高配当株投資をしていると避けて通れないのが減配で
マイルールとして原則減配したら売却と決めています。

今回、自分が保有している以下の3銘柄は減配となりました。

  • 9986 蔵王産業
  • 5464 モリ工業
  • 6912 菊水ホールディングス

正直、配当投資をしていると減配のニュースには敏感になります。

今回の減配について売却も検討しましたが
長期保有のポリシーに準じて冷静に分析してみました。

重要なのはなぜ減配したのかだと思っています。
なので今回はそこについての理由を掘り下げてみます。

蔵王産業は高配当維持の苦しさが見える

まず4株保有している蔵王産業ですが
同社は配当自体高水準を維持していますが
利益はかなり落ち込んでいます。

その結果、配当性向はかなり高くなり
利益の大半を配当に回している状態
なっていました。

高配当株投資では一見魅力的ですが
長期で見ると少し注意が必要だと感じました。

もちろん財務は堅実で
すぐ危険というわけではありませんが
今後も無理なく維持できる配当なのかな?
という視点は必要だと思いました。

モリ工業は健全な減配に見えた

一方15株保有のモリ工業は少し印象が違いました。

同社は業績低下に合わせて配当も調整していますが
配当性向はまだ無理のない水準

自己資本比率も高く、財務はかなり健全です。

要するに無理して高配当を維持している
感じではないと思いました。

高配当株投資をしていると、減配=悪”と考えがちですが
利益が減った時にきちんと調整できる会社のほうが
長期ではむしろ安心できる場合もあると感じました。

菊水HDは実質減配っぽいが安心感は強い

今回一番考えさせられたのが20株保有している菊水HDです。
yahooファイナンスによると

2026年5月15日発表の決算において
2026年3月期の年間配当(実績)は前期比10円増の63円から69円に増額されました。

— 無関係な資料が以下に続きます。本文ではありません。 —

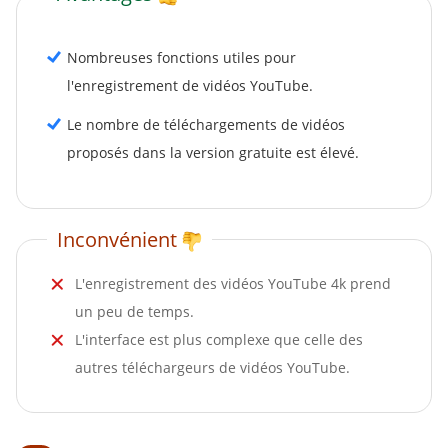
Nombreuses fonctions utiles pour
l'enregistrement de vidéos YouTube.
Le nombre de téléchargements de vidéos
proposés dans la version gratuite est élevé.
Inconvénient
L'enregistrement des vidéos YouTube 4k prend
un peu de temps.
L'interface est plus complexe que celle des
autres téléchargeurs de vidéos YouTube.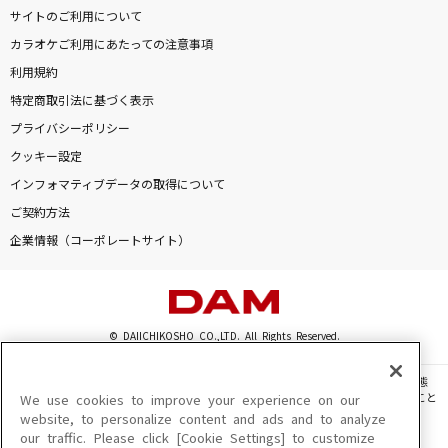
サイトのご利用について
カラオケご利用にあたっての注意事項
利用規約
特定商取引法に基づく表示
プライバシーポリシー
クッキー設定
インフォマティブデータの取得について
ご契約方法
企業情報（コーポレートサイト）
© DAIICHIKOSHO CO.,LTD. All Rights Reserved.
このサイトに掲載されている一切の文章・画像・写真・動画・音声等を、手段や形態
を問わず、著作権法の定める範囲を超えて無断で複製、転載、ファイル化などすること
We use cookies to improve your experience on our
を禁じます。
website, to personalize content and ads and to analyze
our traffic. Please click [Cookie Settings] to customize
楽曲及びコンテンツは、機種によりご利用いただけない場合があります。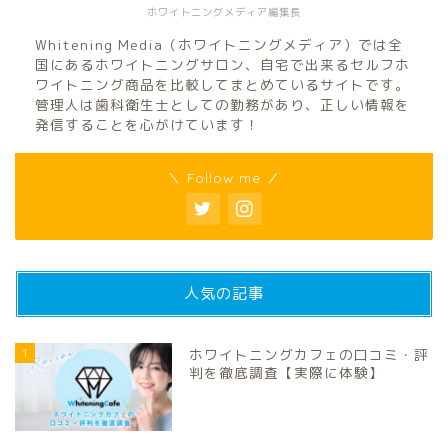
ホワイトニングメディア編集長
Whitening Media（ホワイトニングメディア）では全
国にあるホワイトニングサロン、自宅で出来るセルフホ
ワイトニング商品を比較してまとめているサイトです。
管理人は歯科衛生士としての勤務があり、正しい情報を
発信することを心がけています！
＼ Follow me ／
人気の記事
1
ホワイトニングカフェの口コミ・評
判を徹底調査【実際に体験】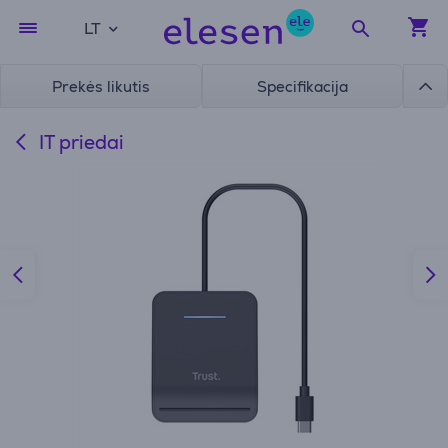
LT
Prekės likutis
Specifikacija
IT priedai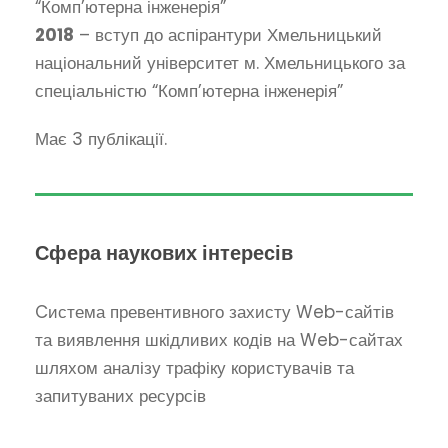
“Комп’ютерна інженерія”
2018
– вступ до аспірантури Хмельницький
національний університет м. Хмельницького за
спеціальністю “Комп’ютерна інженерія”
Має 3 публікації.
Сфера наукових інтересів
Cистема превентивного захисту Web-сайтів
та виявлення шкідливих кодів на Web-сайтах
шляхом аналізу трафіку користувачів та
запитуваних ресурсів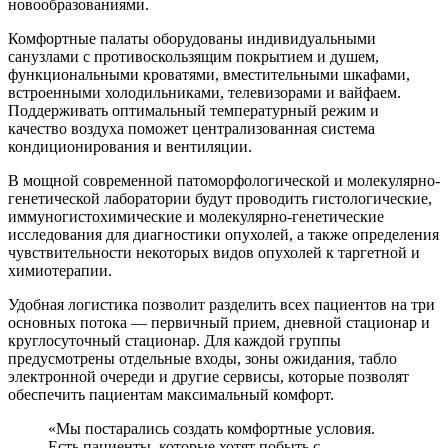
новообразованиями.
Комфортные палаты оборудованы индивидуальными
санузлами с противоскользящим покрытием и душем,
функциональными кроватями, вместительными шкафами,
встроенными холодильниками, телевизорами и вайфаем.
Поддерживать оптимальный температурный режим и
качество воздуха поможет централизованная система
кондиционирования и вентиляции.
В мощной современной патоморфологической и молекулярно-
генетической лаборатории будут проводить гистологические,
иммуногистохимические и молекулярно-генетические
исследования для диагностики опухолей, а также определения
чувствительности некоторых видов опухолей к таргетной и
химиотерапии.
Удобная логистика позволит разделить всех пациентов на три
основных потока — первичный прием, дневной стационар и
круглосуточный стационар. Для каждой группы
предусмотрены отдельные входы, зоны ожидания, табло
электронной очереди и другие сервисы, которые позволят
обеспечить пациентам максимальный комфорт.
«Мы постарались создать комфортные условия.
Есть пациенты, которые хотят побыть с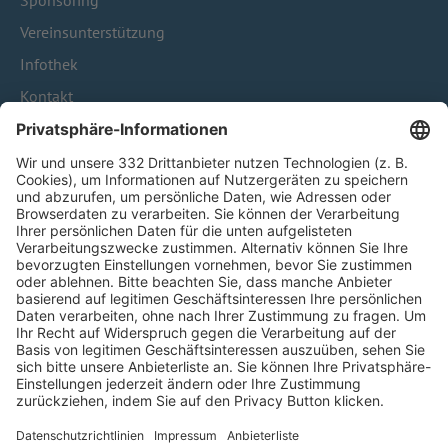
Sponsoring
Vereinsunterstützung
Infothek
Kontakt
HÄUFIG BESUCHTE SEITEN
Pässe und Vereinswechsel
Trainerausbildung
Schulungsangebot Vereinsmitarbeiter
BFV-Geschäftsstellen
Trainerbörse
Login SpielPlus
FOLGE DEM BFV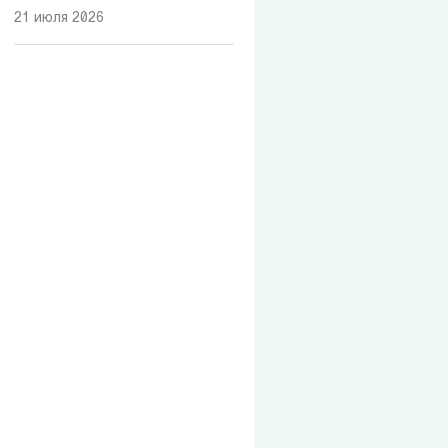
21 июля 2026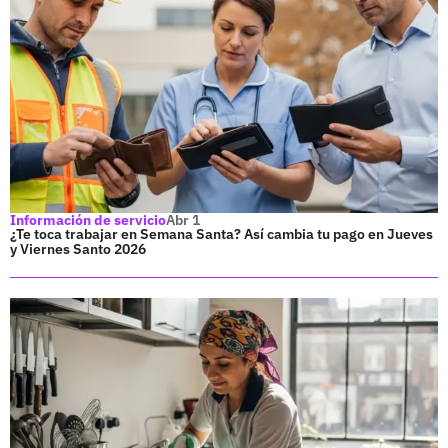
Información de servicio
Abr 1
¿Te toca trabajar en Semana Santa? Así cambia tu pago en Jueves
y Viernes Santo 2026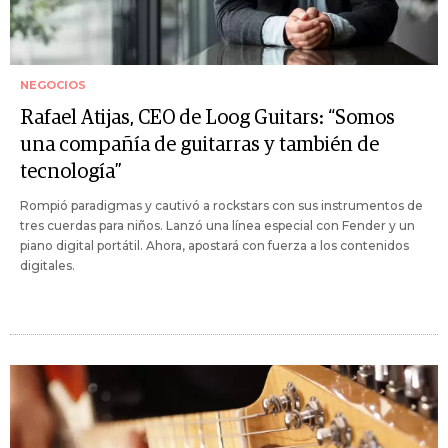
NEGOCIOS
Rafael Atijas, CEO de Loog Guitars: “Somos
una compañía de guitarras y también de
tecnología”
Rompió paradigmas y cautivó a rockstars con sus instrumentos de
tres cuerdas para niños. Lanzó una línea especial con Fender y un
piano digital portátil. Ahora, apostará con fuerza a los contenidos
digitales.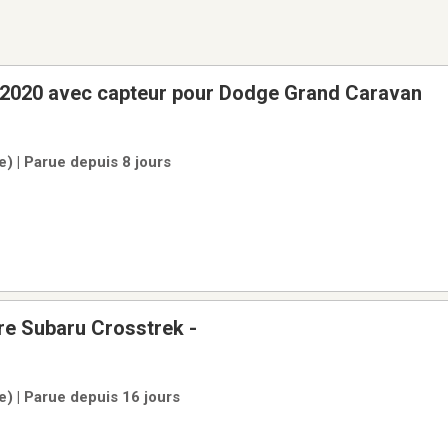
2020 avec capteur pour Dodge Grand Caravan
e) | Parue depuis 8 jours
re Subaru Crosstrek -
le) | Parue depuis 16 jours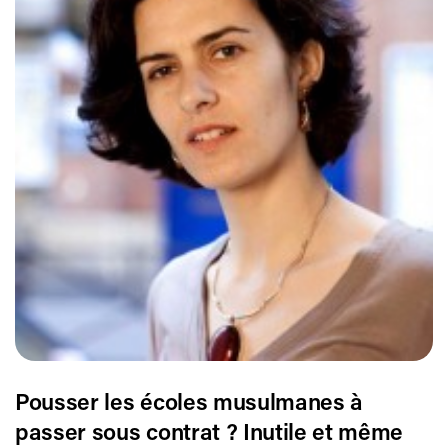
Pousser les écoles musulmanes à
passer sous contrat ? Inutile et même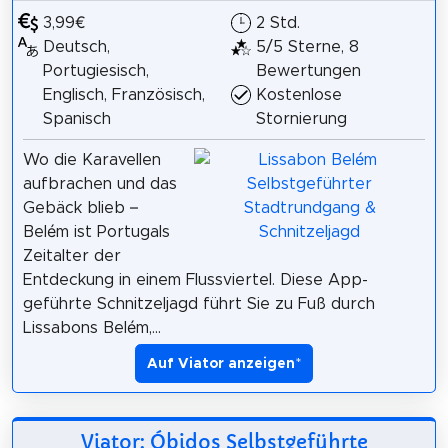
3,99€
2 Std.
Deutsch,
5/5 Sterne, 8
Portugiesisch,
Bewertungen
Englisch, Französisch,
Kostenlose
Spanisch
Stornierung
Wo die Karavellen
aufbrachen und das
Gebäck blieb –
Belém ist Portugals
Zeitalter der
Entdeckung in einem Flussviertel. Diese App-
geführte Schnitzeljagd führt Sie zu Fuß durch
Lissabons Belém,...
Auf Viator anzeigen
*
Viator: Óbidos Selbstgeführte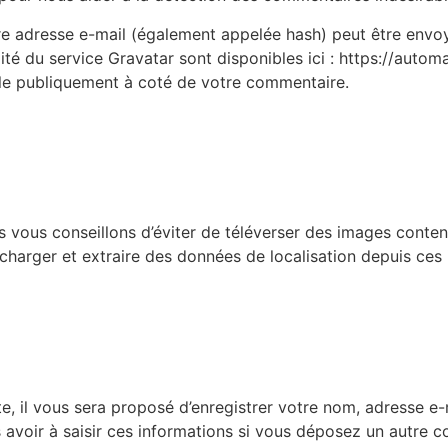
e adresse e-mail (également appelée hash) peut être envoyé
lité du service Gravatar sont disponibles ici : https://auto
ble publiquement à coté de votre commentaire.
ous vous conseillons d’éviter de téléverser des images con
écharger et extraire des données de localisation depuis ces
, il vous sera proposé d’enregistrer votre nom, adresse e-m
 avoir à saisir ces informations si vous déposez un autre 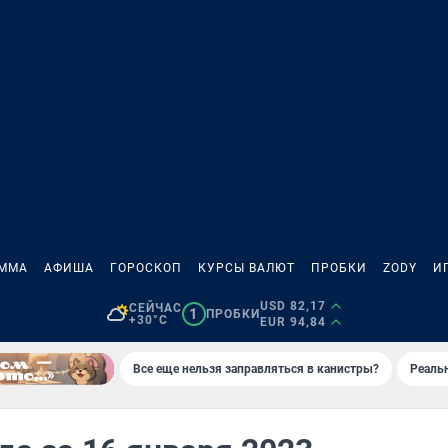
АММА
АФИША
ГОРОСКОП
КУРСЫ ВАЛЮТ
ПРОБКИ
ZODY
И
USD 82,17
СЕЙЧАС
1
ПРОБКИ
+30°C
EUR 94,84
Все еще нельзя заправляться в канистры?
Реаль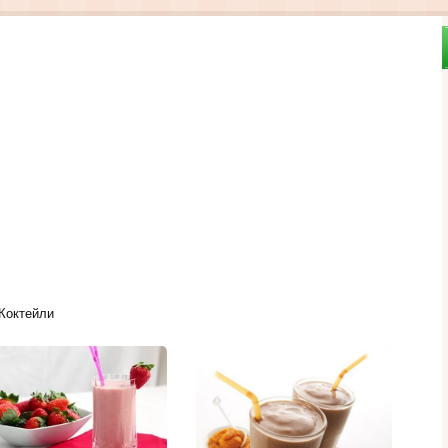
Коктейли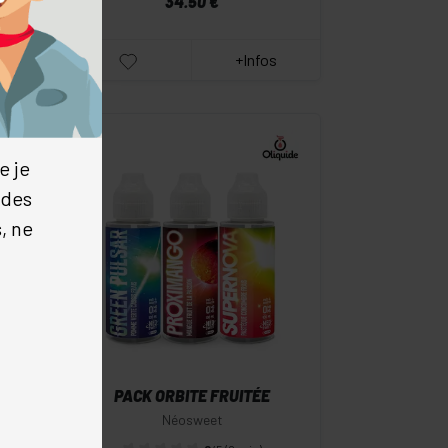
34.50 €
+Infos
e je
 des
, ne
-
+
Commander
E
PACK ORBITE FRUITÉE
Néosweet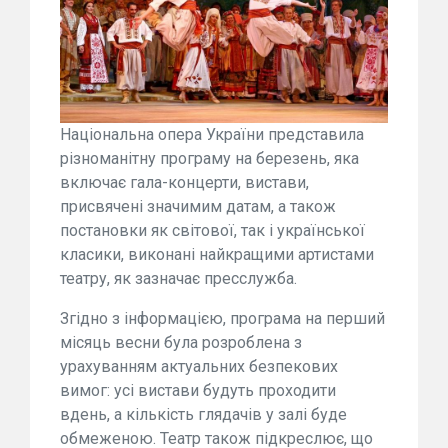
Національна опера України представила
різноманітну програму на березень, яка
включає гала-концерти, вистави,
присвячені значимим датам, а також
постановки як світової, так і української
класики, виконані найкращими артистами
театру, як зазначає пресслужба.
Згідно з інформацією, програма на перший
місяць весни була розроблена з
урахуванням актуальних безпекових
вимог: усі вистави будуть проходити
вдень, а кількість глядачів у залі буде
обмеженою. Театр також підкреслює, що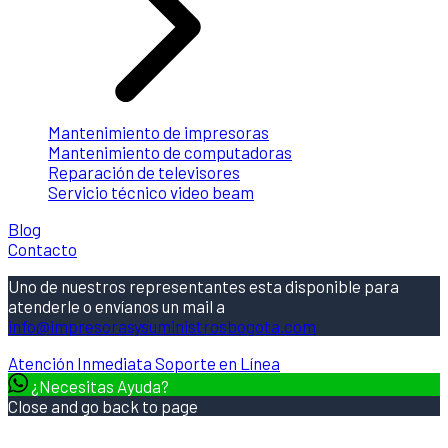
Mantenimiento de impresoras
Mantenimiento de computadoras
Reparación de televisores
Servicio técnico video beam
Blog
Contacto
Uno de nuestros representantes esta disponible para
atenderle o envíanos un mail a
info@impresorasysuministrosbogota.com
Atención Inmediata
Soporte en Línea
¿Necesitas Ayuda?
Close and go back to page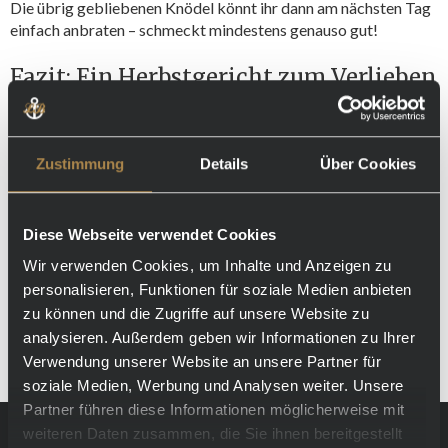
Die übrig gebliebenen Knödel könnt ihr dann am nächsten Tag
einfach anbraten – schmeckt mindestens genauso gut!
Fazit: Ein Herbstgericht zum Verlieben
Hirschgulasch mit Rotkraut und gebratenen Semmelknödeln
ist die perfekte Kombination aus herzhaft, würzig und leicht
süßlich-fruchtig. Es ist ein Gericht, das Wärme und
Zustimmung
Details
Über Cookies
Gemütlichkeit auf den Teller bringt und gleichzeitig ein echter
Hingucker ist – ideal für besondere Anlässe oder einfach, um
sich selbst mal wieder etwas Gutes zu tun. Probiert es aus und
Diese Webseite verwendet Cookies
lasst euch von den Aromen des Herbstes verführen!
Wir verwenden Cookies, um Inhalte und Anzeigen zu
Bon Appétit !
personalisieren, Funktionen für soziale Medien anbieten
zu können und die Zugriffe auf unsere Website zu
analysieren. Außerdem geben wir Informationen zu Ihrer
Verwendung unserer Website an unsere Partner für
soziale Medien, Werbung und Analysen weiter. Unsere
Partner führen diese Informationen möglicherweise mit
weiteren Daten zusammen, die Sie ihnen bereitgestellt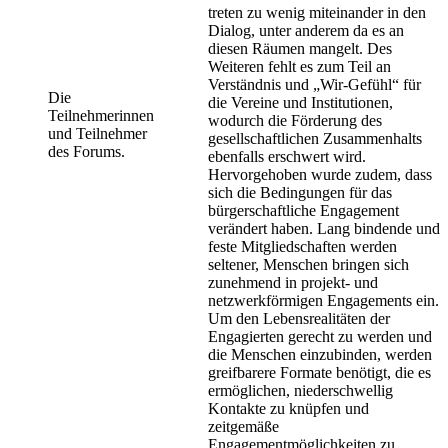
treten zu wenig miteinander in den
Dialog, unter anderem da es an
diesen Räumen mangelt. Des
Weiteren fehlt es zum Teil an
Verständnis und „Wir-Gefühl“ für
Die
die Vereine und Institutionen,
Teilnehmerinnen
wodurch die Förderung des
und Teilnehmer
gesellschaftlichen Zusammenhalts
des Forums.
ebenfalls erschwert wird.
Hervorgehoben wurde zudem, dass
sich die Bedingungen für das
bürgerschaftliche Engagement
verändert haben. Lang bindende und
feste Mitgliedschaften werden
seltener, Menschen bringen sich
zunehmend in projekt- und
netzwerkförmigen Engagements ein.
Um den Lebensrealitäten der
Engagierten gerecht zu werden und
die Menschen einzubinden, werden
greifbarere Formate benötigt, die es
ermöglichen, niederschwellig
Kontakte zu knüpfen und
zeitgemäße
Engagementmöglichkeiten zu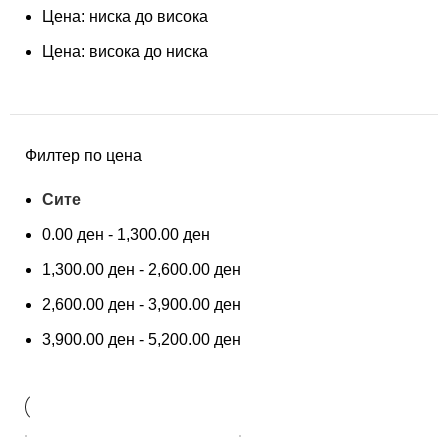
Цена: ниска до висока
Цена: висока до ниска
Филтер по цена
Сите
0.00
ден
-
1,300.00
ден
1,300.00
ден
-
2,600.00
ден
2,600.00
ден
-
3,900.00
ден
3,900.00
ден
-
5,200.00
ден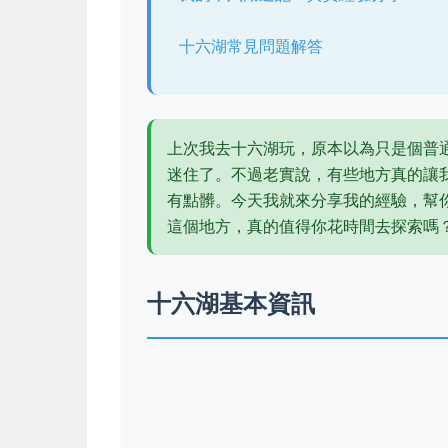
十六湖常見問題解答
上次我去十六湖玩，原本以為只是個普
迷住了。不過老實說，有些地方真的讓
有點髒。今天我就來分享我的經驗，幫
這個地方，真的值得你花時間去探索嗎
十六湖基本資訊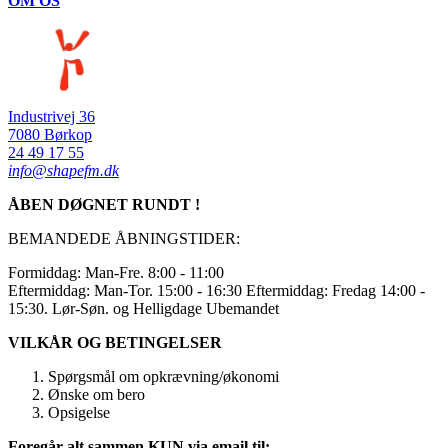
OM OS
Industrivej 36
7080 Børkop
24 49 17 55
info@shapefm.dk
ÅBEN DØGNET RUNDT !
BEMANDEDE ÅBNINGSTIDER:
Formiddag: Man-Fre. 8:00 - 11:00
Eftermiddag: Man-Tor. 15:00 - 16:30 Eftermiddag: Fredag 14:00 -
15:30. Lør-Søn. og Helligdage Ubemandet
VILKÅR OG BETINGELSER
Spørgsmål om opkrævning/økonomi
Ønske om bero
Opsigelse
Foregår alt sammen KUN via email til: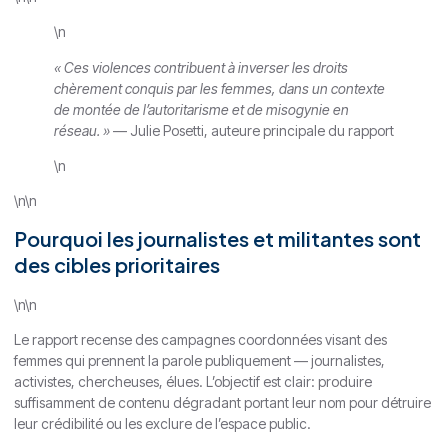
\n
« Ces violences contribuent à inverser les droits
chèrement conquis par les femmes, dans un contexte
de montée de l’autoritarisme et de misogynie en
réseau. »
— Julie Posetti, auteure principale du rapport
\n
\n\n
Pourquoi les journalistes et militantes sont
des cibles prioritaires
\n\n
Le rapport recense des campagnes coordonnées visant des
femmes qui prennent la parole publiquement — journalistes,
activistes, chercheuses, élues. L’objectif est clair: produire
suffisamment de contenu dégradant portant leur nom pour détruire
leur crédibilité ou les exclure de l’espace public.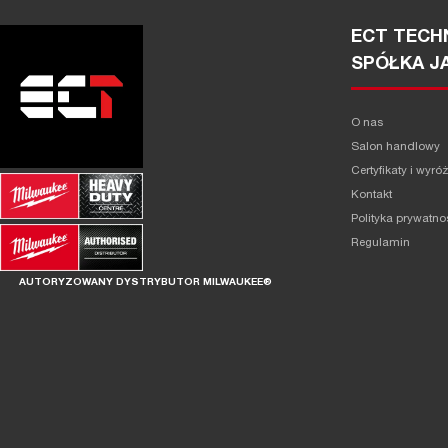
ECT TECHN
SPÓŁKA J
O nas
Salon handlowy
Certyfikaty i wyró
Kontakt
Polityka prywatno
Regulamin
AUTORYZOWANY DYSTRYBUTOR MILWAUKEE®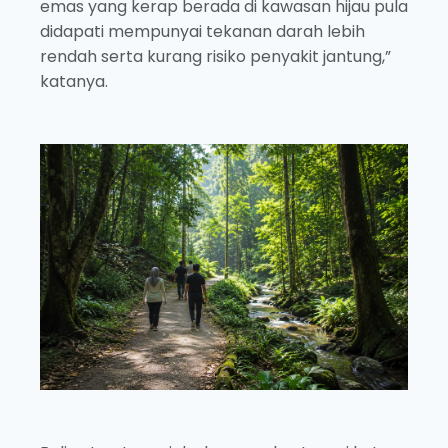
emas yang kerap berada di kawasan hijau pula
didapati mempunyai tekanan darah lebih
rendah serta kurang risiko penyakit jantung,”
katanya.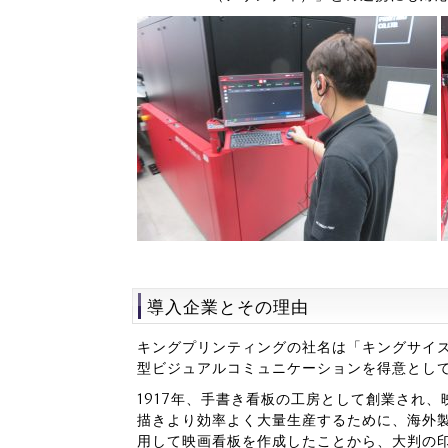
導入企業とその理由
キングプリンティングの社名は「キングサイ
型ビジュアルコミュニケーションを得意とし
1917年、手書き看板の工房として創業され
描きより効率よく大量生産するために、海外
用して映画看板を作成したことから、大判の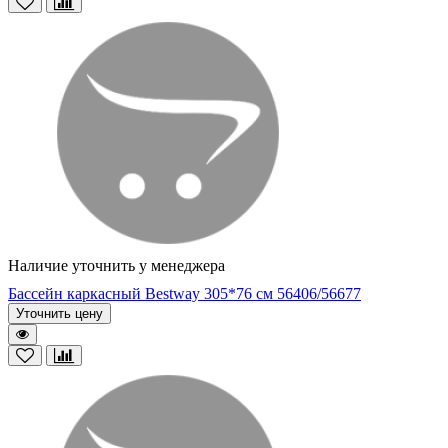
Наличие уточнить у менеджера
Бассейн каркасный Bestway 305*76 см 56406/56677
Уточнить цену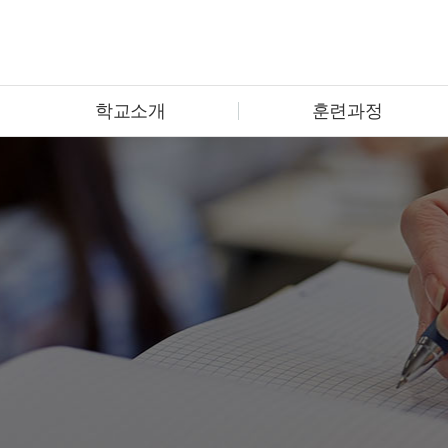
학교소개
훈련과정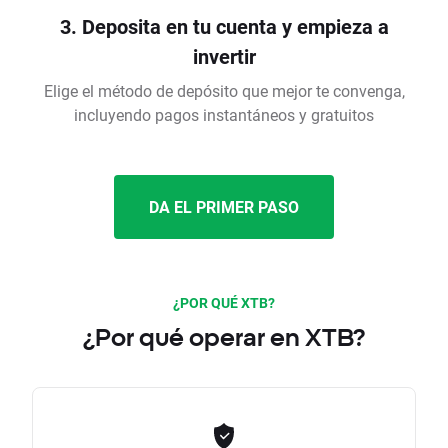
3. Deposita en tu cuenta y empieza a
invertir
Elige el método de depósito que mejor te convenga,
incluyendo pagos instantáneos y gratuitos
DA EL PRIMER PASO
¿POR QUÉ XTB?
¿Por qué operar en XTB?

今期(2027年3月期)は前期の記念配当(10円分)がなくなるため
普通配当59円への「実質減配」となりますが
普通配当ベースでは増配となる方針です。

表面的には増配に見えるのですが実際には記念配当込みのため
ベース配当だけで見ると、そこまで強い増配ではありません。

なので実質的には減配っぽいよね?
という感覚は自然だと思います。

ただ、この会社は配当性向がまだ低く
利益成長の範囲内で配当を出している印象があります。

ここがかなり大きい。

高配当を無理して維持している会社ではなく
余力を残しながら配当しているように感じます。

個人的には今回の3社の中で長期保有の安心感が
最も強かったのは菊水HDでした。

最近、自分が重視していること

最近は利回りの高さより無理な配当ではないか?
そして財務内容が健全であるか?などを
重視するようになりました。

減配もですが、それよりも無理して配当を維持して
会社自体が弱るほうがもっと怖いと感じています。

だから最近は減配したかより
減配の理由を見るようにしています。

高配当株投資は難しいですがそれゆえ自分なりに
カスタマイズできるので愉しいですね。

まとめ

高配当株投資では減配したという結果だけで判断するのではなく
その中身を見ることが大切だと思います。

現時点では15株保有しているモリ工業
20株保有している菊水HDについては
財務や配当余力を考えると今後も長期保有を継続する方針です。

一方で、4株のみ保有している蔵王産業については少し慎重に見ています。

高配当そのものは魅力的ですが今後の決算で

①EPS(1株利益)の回復
②営業利益の改善
③100円配当を無理なく維持できる余力

この3点をしっかり確認できるかが重要だと感じています。

高配当株投資では、目先の利回りだけではなく
この会社は5年後、10年後も安定して配当を出し続けられるのか?

この考え方が大事ではないでしょうか?

本コラムは個人的な見解によるものです。
投資は自己責任でおねがいします。